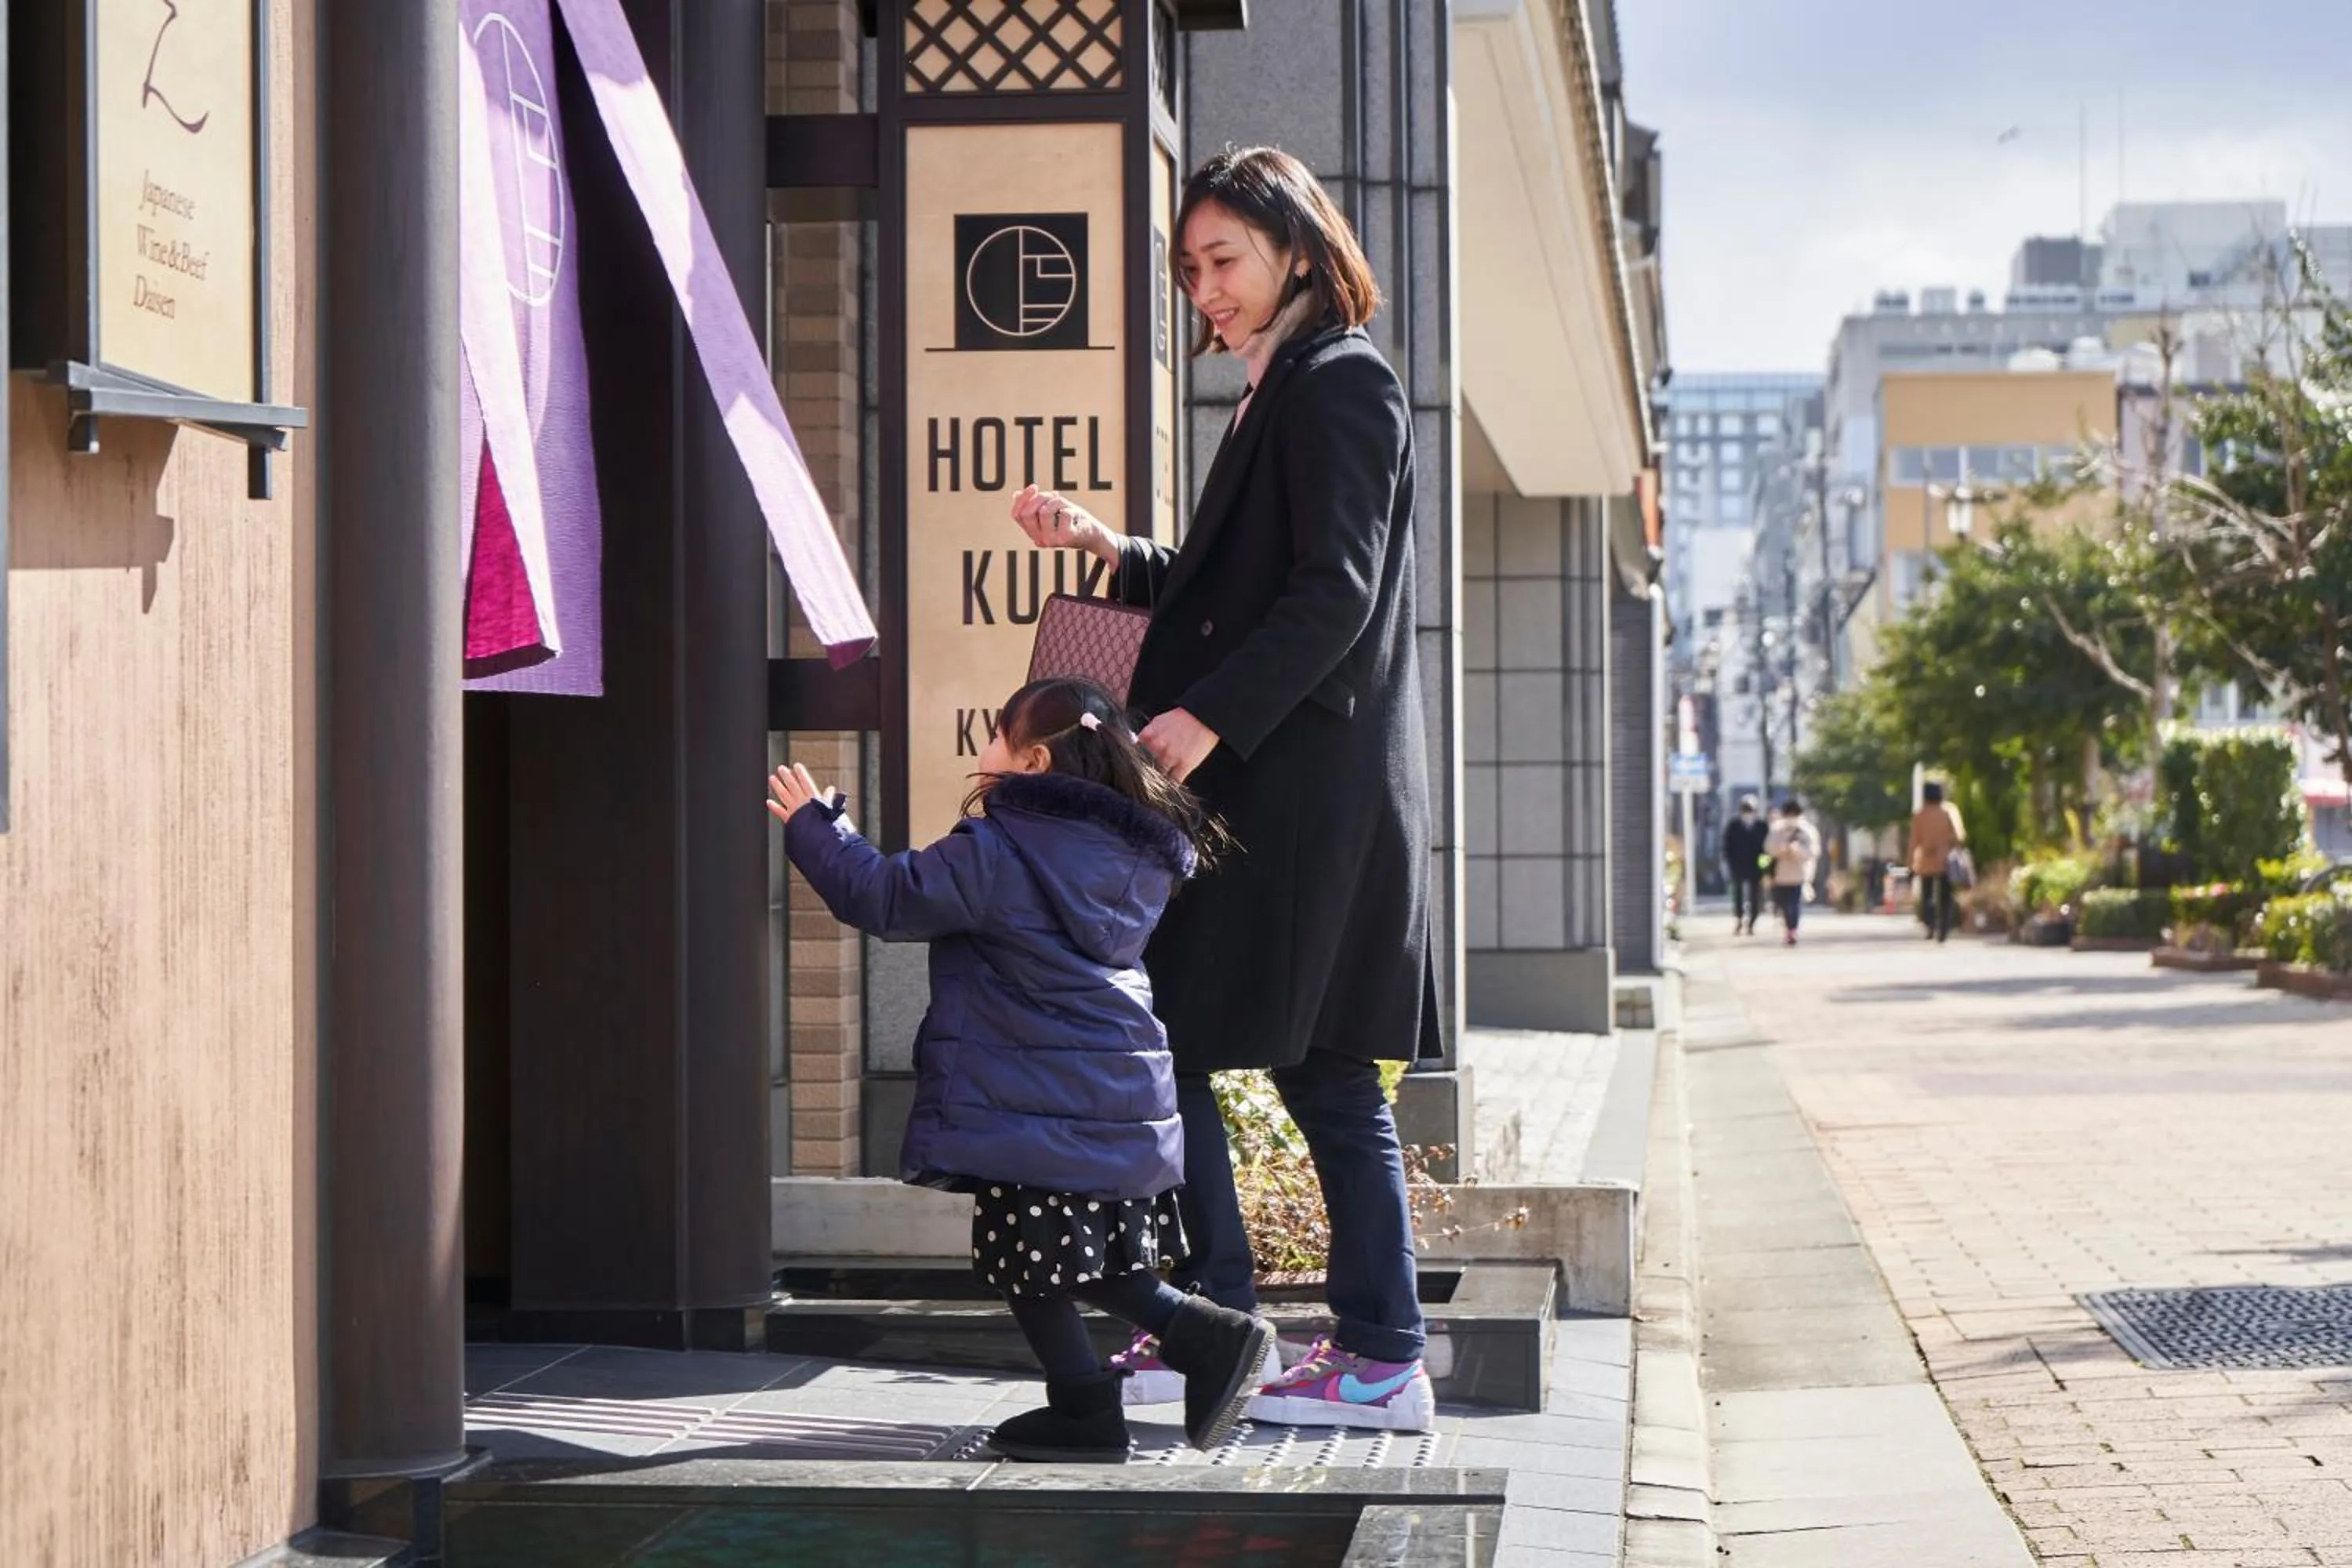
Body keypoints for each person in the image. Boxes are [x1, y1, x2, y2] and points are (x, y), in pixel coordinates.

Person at [1004, 146, 1436, 1432]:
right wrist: (1114, 552)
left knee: (1232, 1046)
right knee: (1295, 1064)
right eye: (1191, 269)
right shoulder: (1282, 391)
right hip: (1288, 788)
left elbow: (1334, 595)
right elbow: (1232, 585)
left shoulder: (1338, 382)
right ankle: (1324, 1341)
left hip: (1300, 792)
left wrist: (1201, 719)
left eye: (1225, 261)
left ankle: (1291, 1337)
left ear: (1298, 247)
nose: (1206, 289)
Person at [769, 677, 1273, 1465]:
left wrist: (816, 826)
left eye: (996, 736)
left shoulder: (1000, 849)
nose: (985, 750)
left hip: (1037, 1091)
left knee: (1028, 1255)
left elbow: (885, 896)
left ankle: (1166, 1355)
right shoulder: (1126, 851)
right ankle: (1130, 1378)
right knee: (1076, 1256)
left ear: (1034, 758)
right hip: (1105, 1087)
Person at [1909, 782, 1967, 943]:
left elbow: (1914, 841)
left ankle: (1930, 925)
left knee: (1927, 895)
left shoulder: (1919, 815)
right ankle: (1944, 929)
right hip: (1945, 859)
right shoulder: (1949, 811)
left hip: (1926, 860)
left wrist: (1910, 864)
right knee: (1946, 896)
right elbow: (1959, 835)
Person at [1765, 797, 1822, 946]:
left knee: (1794, 904)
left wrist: (1798, 851)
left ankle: (1792, 930)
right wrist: (1781, 850)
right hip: (1780, 874)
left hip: (1799, 874)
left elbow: (1813, 851)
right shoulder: (1777, 829)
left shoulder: (1807, 831)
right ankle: (1788, 928)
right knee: (1783, 904)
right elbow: (1769, 849)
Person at [1720, 795, 1769, 935]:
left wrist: (1764, 868)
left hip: (1756, 866)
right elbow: (1727, 846)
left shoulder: (1762, 826)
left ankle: (1753, 921)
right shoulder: (1734, 826)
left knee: (1756, 895)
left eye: (1751, 810)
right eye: (1745, 810)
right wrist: (1729, 862)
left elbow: (1766, 850)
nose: (1748, 813)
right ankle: (1739, 918)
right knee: (1738, 894)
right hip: (1738, 865)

**EXERCISE**
Write down exactly the line with "right ankle: (1788, 928)", then each line after it through the end of the data.

**TASK RESPONSE**
right ankle: (1788, 928)
right knee: (1783, 904)
right elbow: (1769, 849)
Person at [1720, 795, 1769, 935]:
left wrist: (1764, 868)
left hip: (1756, 866)
right elbow: (1727, 846)
left shoulder: (1762, 826)
left ankle: (1753, 921)
right shoulder: (1734, 826)
left knee: (1756, 895)
left eye: (1751, 810)
right eye: (1745, 810)
right wrist: (1729, 862)
left elbow: (1766, 850)
nose: (1748, 813)
right ankle: (1739, 918)
right knee: (1738, 894)
right hip: (1738, 865)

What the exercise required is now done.